Dear Friends,

Welcome to the 6th Annual Middlebury New Filmmakers Festival! The world has changed dramatically since our last gathering on the streets and in our screening venues in Middlebury. The challenges presented by the COVID-19 pandemic have made it impossible for us to bring you our customary on-the-ground Fest in beautiful Middlebury and we will sorely miss seeing all of you, our extended family. Yet, the show must go on, particularly in the face of adversity. So we have created MNFF6: ONLINE, a virtual event that we hope will capture the vibrant independent spirit that MNFF has come to represent for our filmmakers and our audiences alike.

The Festival will take place on your mobile phone, your tablet, your laptop and your big screen television from August 27-September 3. It will be available to you 24/7 during those eight days. Whether you want to catch a film in the morning as a sunrise treat, in the early afternoon as a lunch companion, in the late afternoon as a dinner appetizer or in the evening as a tasty way to end your day, we will be here for you. With two dozen feature films and six collections of short films to choose from, MNFF6: ONLINE provides you with a mix of outstanding documentaries and dramas that will entertain and, in many cases, change the conversation about the subjects our courageous and talented filmmakers tackle. We hope you enjoy this innovative version of the Middlebury New Filmmakers Festival!

We’re pleased to extend our tradition of honoring special guests and this year we recognize two remarkable individuals at MNFF6: ONLINE. First, the universally acclaimed British master filmmaker, Ken Loach, a director who has achieved astonishing breadth and depth in his narrative filmmaking during a remarkable career that dates back to 1967. With an award for Sustained Excellence in Narrative Feature Filmmaking, MNFF celebrates Mr. Loach’s courage in creating films that go beneath the surface to capture complex and unguarded moments of lived experience and social engagement. And we look forward to sharing his latest film, Sorry We Missed You, as part of our feature film program. Be sure to catch our engaging and extensive Q & A with Ken Loach, among the many filmmaker conversations we are offering.
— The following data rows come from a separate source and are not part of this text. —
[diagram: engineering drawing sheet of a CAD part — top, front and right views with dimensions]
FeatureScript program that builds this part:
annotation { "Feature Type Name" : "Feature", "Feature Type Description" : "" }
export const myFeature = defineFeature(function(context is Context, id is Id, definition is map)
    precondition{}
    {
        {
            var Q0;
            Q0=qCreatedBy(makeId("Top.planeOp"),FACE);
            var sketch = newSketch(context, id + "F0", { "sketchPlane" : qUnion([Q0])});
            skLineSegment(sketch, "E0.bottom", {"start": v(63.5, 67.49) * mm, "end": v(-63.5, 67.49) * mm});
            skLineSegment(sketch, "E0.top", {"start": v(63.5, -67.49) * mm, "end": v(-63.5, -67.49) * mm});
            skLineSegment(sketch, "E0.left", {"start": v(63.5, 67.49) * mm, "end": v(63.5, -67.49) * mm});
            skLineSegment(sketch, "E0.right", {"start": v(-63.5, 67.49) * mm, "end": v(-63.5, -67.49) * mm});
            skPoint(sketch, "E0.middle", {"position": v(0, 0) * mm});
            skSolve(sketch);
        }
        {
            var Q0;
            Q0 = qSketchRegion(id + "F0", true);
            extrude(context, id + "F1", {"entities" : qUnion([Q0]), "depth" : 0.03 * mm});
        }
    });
We honor as well the rising African American documentary filmmaker Dawn Porter with an award for Sustained Excellence in Documentary Filmmaking. Her growing body of work has grappled with essential subjects including the unstinting commitment of public defenders in our court system, state spying upon citizens of color in Mississippi and the avalanche of TRAP laws that severely curtail abortion services in Southern states. We think you will enormously appreciate Ms. Porter’s timely, poignant and moving new film, John Lewis: Good Trouble, a work made all the more urgent in the wake of Congressman Lewis’ recent passing. And do attend Dawn Porter’s superb Q&A for a fuller understanding of her daring filmmaking.

We’re also happy to welcome back two-time Academy Award winning director, Barbara Kopple, with her new film, Desert One, a penetrating exploration of the failed 1980 Iranian hostage rescue mission during Jimmy Carter’s presidency. And Mohammed Naqvi also returns with The Accused: Damned or Devoted? which digs into recent political upheavals in Pakistan, growing out of controversial blasphemy charges, arrests and prosecutions. Supported by the BBC and the French and German television networks, Arte and ZDF, Mo Naqvi’s Middlebury screening will be the film’s North American premiere.

MNFF is also pleased to announce this year the creation of the Thaddeus Stevens Award for Social Engagement by a Vermont Filmmaker.  The award pays tribute to the heroic Vermonter, Thaddeus Stevens, a native of the Northeast Kingdom and a U.S. Congressman, who played a decisive role in the abolition of slavery and the establishment of free public schooling in America.  Congressman Stevens was played by Tommy Lee Jones in Steven Spielberg’s film, Lincoln. We are delighted to honor his monumental life and legacy.  First-year Stevens Award winners are Willow O’Feral and Brad Heck for their penetrating documentary feature, Sisters Rising, which deeply explores the question of domestic violence and marginalization in the Native American community. Amidst the current national focus on deserved status for people of color and also the “Me Too” insurgency, the filmmakers have made a vital contribution to the national conversation.

We hope you’ll make the most of this year’s online program which, uniquely, allows you to view as many films as you’d like, without regard to conflicting screening times and venues across town. Our selections this year will take you into new and distinct worlds of imagination and engagement. That said, we’ll deeply miss our in-person festival where unexpected connections and conversations proliferate in multiple venues, restaurants and curbside encounters.  We’re already looking forward to the day we can resume our downtown festival in scenic Middlebury.

In the meantime, join us – and help us honor this year’s crop of filmmakers, who are especially deserving of our attention during this time of caution and concern.

Thank you for your ongoing support of the Middlebury New Filmmakers Festival. Be well and stay safe.